MUNICIPALES 2020 DANS LE 9-3 ET LES ELU(E)S « ISSUS DE L’IMMIGRATION » (fin)

Publié par menzelbourguiba-ex-ferryville.over-blog.fr  - Catégories :  #Chroniques sociales et politiques, #"Humeurs", #immigration

A signaler que sur l’ensemble des 40 communes il y a eu 19 villes où les élus l’ont été dès le premier tour. Et que sur ces 19 communes, 13 ont été remportées par la Droite et 6 par la Gauche.

Le constat qui apparaît c’est que dans les communes où il y a eu de nombreuses listes de gauche cela s’est traduit dans les résultats par un recul de la gauche. Mais il faut souligner également que plus il y a eu de listes avec des candidats « issus de … » en têtes de liste ou en position éligible et plus il y a eu d’élus « issus de .. ». Autre constat : Dans les petites et moyennes communes du Dpt la Droite reste dominante.

Listes « Divers gauche », « divers droite »

A signaler également que sur les listes qui ont présenté des candidats « issus de … » en position éligible et surtout en tête de listes ont remarque la répartition suivante : 18 candidats « issus de … » têtes de listes sur 30 présentés par la gauche, 14 sur 14 pour la droite et 3 pour LREM.

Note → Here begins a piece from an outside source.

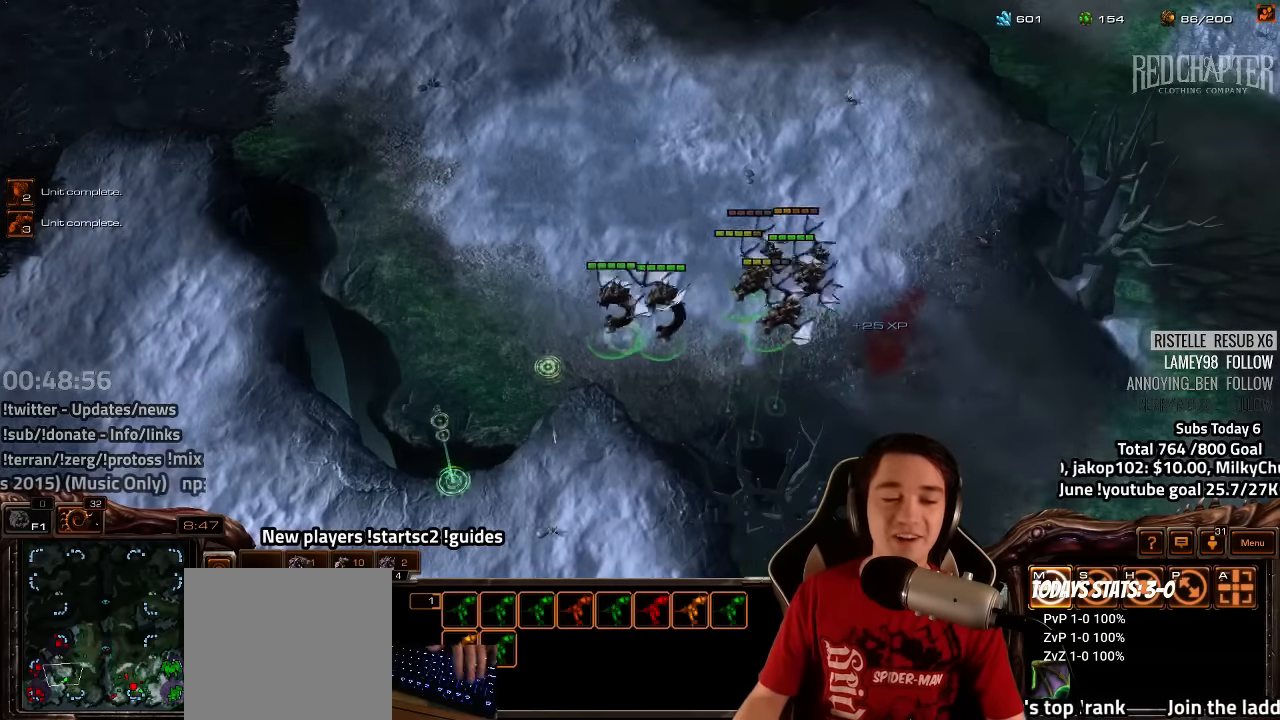
{"keys": [], "events": [[33, "4", "down"], [116, "4", "up"], [183, "s", "down"], [200, "t", "down"], [250, "s", "up"], [283, "t", "up"], [366, "t", "down"], [416, "t", "up"]]}
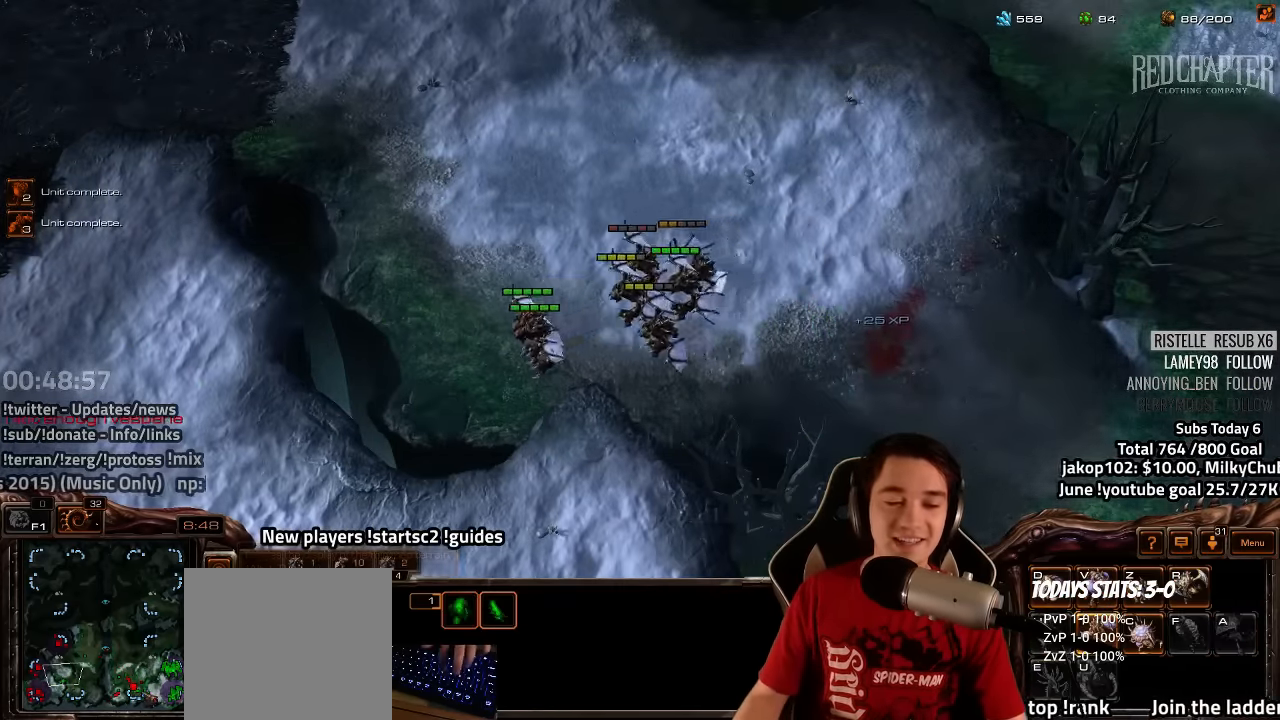
{"keys": ["t"], "events": [[16, "t", "down"], [66, "t", "up"], [150, "t", "down"], [200, "t", "up"], [283, "t", "down"], [367, "t", "up"], [450, "t", "down"]]}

Autre remarque : Se sont surtout les 844 listes classées « divers gauche » (sur 1848 soit 46%) ou les 755 listes « divers droite » (sur 928 soit 82%) qui rassemblent le plus de candidats « issus de … ». Cela s’apparente à une attitude de défiance et de distanciation à l’égard  les partis traditionnels (LR ou PS) qui ont monopolisé le pouvoir ces dernières décennies. Une défiance qui prend une ampleur encore plus marquée dès lors que l’on se situe au niveau local.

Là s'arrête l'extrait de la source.